Petitioner contends that the school district took over a program formerly provided by BOCES when it withdrew three special education students, placed them in a similar program within the district, and appointed a new probationary teacher for its special education program. The district, however, insists that it did not take over the operation of a program formerly provided by BOCES, but simply altered its existing program for the education of certain handicapped students to a different and less restrictive program, in compliance with State and Federal law mandating that handicapped children be placed in the least restrictive program appropriate to their needs.
As this court stated in Matter of Acinapuro v Board of Coop. Educational Servs. (89 AD2d 329, 335), “where a component school district withdraws its students from a BOCES program and establishes an equivalent program of its own, it has taken over the program within the contemplation of section 3014-b of the Education Law (see Matter of Owlett, 16 Ed Dept Rep 317; see, also, Matter of Angello v Board of Coop. Educational Servs., 80 Misc 2d 472, affd 55 AD2d 806).”
This court has previously approved of a procedure directing BOCES to notify teachers who were affected by a program “takeover” of the fact of the takeover (Matter of Acinapuro v Board of Coop. Educational Servs., supra, p 338). However, where, as here, the component school district has withdrawn only 3 students out of 14 in a program, whether or not a takeover has occurred is less obvious than in a situation where the district has withdrawn all or most of its students, particularly where, as here, the district informed BOCES that the withdrawals did not constitute a takeover of any BOCES program by the district. Accordingly, we reject petitioner’s argument that BOCES had an affirmative duty to notify her that students had been withdrawn from the special education program (Matter of Acinapuro v Board of Coop. Educational Servs., supra, p 338).

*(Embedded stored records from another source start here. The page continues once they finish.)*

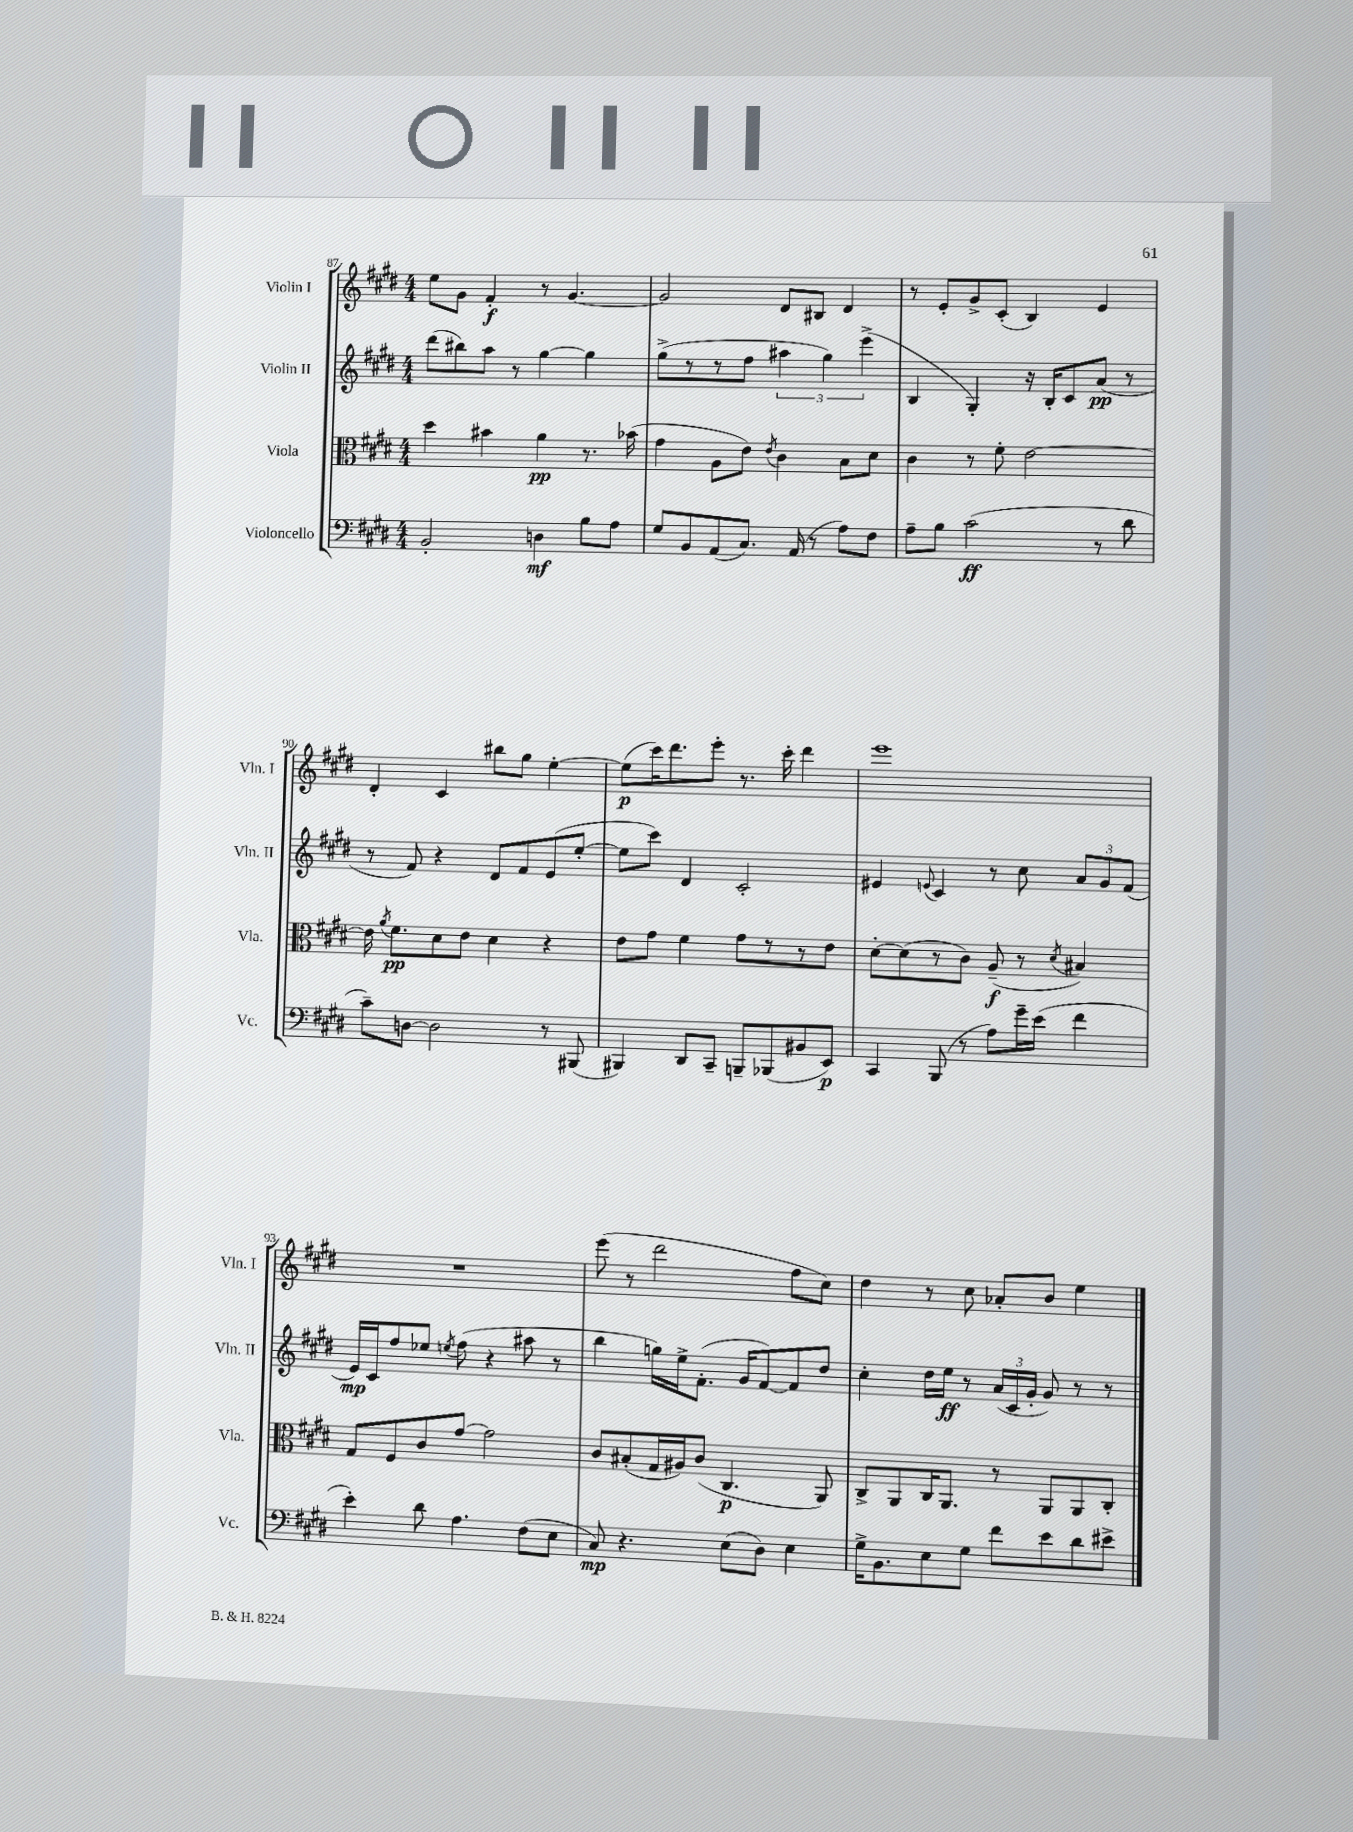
<<
\new StaffGroup <<
\new Staff = "s0" \with { instrumentName = "Violin I" shortInstrumentName = "Vln. I" } {
    \clef treble \key e \major \numericTimeSignature \time 4/4
    \autoBeamOff e''8[ gis'8] fis'4-.\f r8 gis'4.~ |
    gis'2 dis'8[ bis8] dis'4 |
    r8 e'8[-. gis'8-> cis'8]-.( b4) e'4 |
    dis'4-. cis'4 bis''8[ gis''8] e''4~-. |
    e''8[\p( cis'''16) dis'''8. e'''8]-. r8. cis'''16-. dis'''4 |
    e'''1 |
    R1 |
    e'''8( r8 dis'''2 fis''8[ cis''8]) |
    dis''4 r8 cis''8 aes'8[-. b'8] e''4 \bar "|." |
}
\new Staff = "s1" \with { instrumentName = "Violin II" shortInstrumentName = "Vln. II" } {
    \clef treble \key e \major \numericTimeSignature \time 4/4
    \autoBeamOff dis'''8[( bis''8) a''8] r8 gis''4~ gis''4 |
    gis''8[->( r8 r8 fis''8] \tuplet 3/2 { ais''4 gis''4) e'''4->( } |
    b4 gis4-.) r16 b16[-. cis'8 a'8]\pp( r8 |
    r8 fis'8) r4 dis'8[ fis'8 e'8( e''8]~-. |
    e''8[ cis'''8]) dis'4 cis'2-. |
    eis'4 \appoggiatura { e'8 } cis'4 r8 cis''8 \tuplet 3/2 { a'8[ gis'8 fis'8]( } |
    e'16[\mp) cis'16 fis''8 ees''8] \acciaccatura { e''8 } fis''8( r4 ais''8 r8 |
    b''4 g''16[) e''16-> fis'8.]-.( gis'16[ fis'8~) fis'8 dis''8] |
    cis''4-. dis''16[ e''16]\ff r8 \tuplet 3/2 { a'16[( cis'16 gis'16]-. } gis'8) r8 r8 \bar "|." |
}
\new Staff = "s2" \with { instrumentName = "Viola" shortInstrumentName = "Vla." } {
    \clef alto \key e \major \numericTimeSignature \time 4/4
    \autoBeamOff dis''4 bis'4 a'4\pp r8. bes'16( |
    gis'4 a8[ e'8]) \acciaccatura { e'8 } cis'4 b8[ dis'8] |
    cis'4 r8 fis'8-. e'2~ |
    e'16 \acciaccatura { a'8 } fis'8.[\pp dis'8 e'8] dis'4 r4 |
    e'8[ gis'8] fis'4 gis'8[ r8 r8 e'8] |
    dis'8[~-. dis'8( r8 cis'8]) a8--\f( r8 \acciaccatura { dis'8 } bis4) |
    gis8[ fis8 cis'8 gis'8]~ gis'2 |
    cis'8[ bis8-.( gis16 ais16) cis'8]( cis4.\p a,8) |
    cis8[-> a,8 cis16 a,8.] r8 a,8[ a,8 cis8]-. \bar "|." |
}
\new Staff = "s3" \with { instrumentName = "Violoncello" shortInstrumentName = "Vc." } {
    \clef bass \key e \major \numericTimeSignature \time 4/4
    \autoBeamOff b,2-. d4\mf b8[ a8] |
    gis8[ b,8 a,8( cis8.]) a,16( r8 a8[) fis8] |
    a8[-- b8] cis'2\ff( r8 dis'8 |
    cis'8[--) d8]~ d2 r8 bis,,8( |
    bis,,4) dis,8[ cis,8]-- b,,8[-- bes,,8( bis,8 e,8]\p) |
    cis,4 b,,8( r8 a8[) gis'16-- e'16]( fis'4 |
    e'4-.) dis'8 a4. fis8[( e8] |
    cis8\mp) r4. e8[( dis8]) e4 |
    gis16[-> b,8. e8 gis8] fis'8[ e'8 dis'8 eis'8]-> \bar "|." |
}
>>
>>
\layout { \context { \Score currentBarNumber = #87 } }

However, insufficient facts were developed at Special Term concerning whether or not there was in fact a takeover (Education Law, § 3014-b). Therefore, we reverse the judgment appealed from, and remit the matter to Special Term for a hearing and new determination on that issue.
*624As our Court of Appeals has stated, “[t]he tenure statutes are intended to protect the teacher and not become a trap to those not guileful enough to avoid it” (Matter of Baer v Nyquist, 34 NY2d 291, 299). The determination of whether or not there has been a takeover will involve a detailed exploration into, inter alia, (1) the reasons why the three children were withdrawn from BOCES; (2) the program offered to these children at BOCES; (3) the program offered these children by the district on their return; (4) whether the program offered these children by the district was equivalent to the program offered by BOCES; (5) the reasons why the district hired a new probationary teacher; and (6) the reasons why petitioner was excessed by BOCES. Finally, Special Term must decide whether the decision by the school district, in deciding that section 3014-b of the Education Law did not apply, was correct (see Matter of Barone v Board of Coop. Educational Servs., Supreme Ct, Suffolk County, Feb. 20, 1984, Lama, J.).
We note that the teacher presently occupying the position to which petitioner claims entitlement need not be joined as a necessary party (see Matter of Lezette v Board of Educ., 35 NY2d 272). Gibbons, J. P., Brown, Niehoff and Boyers, JJ., concur.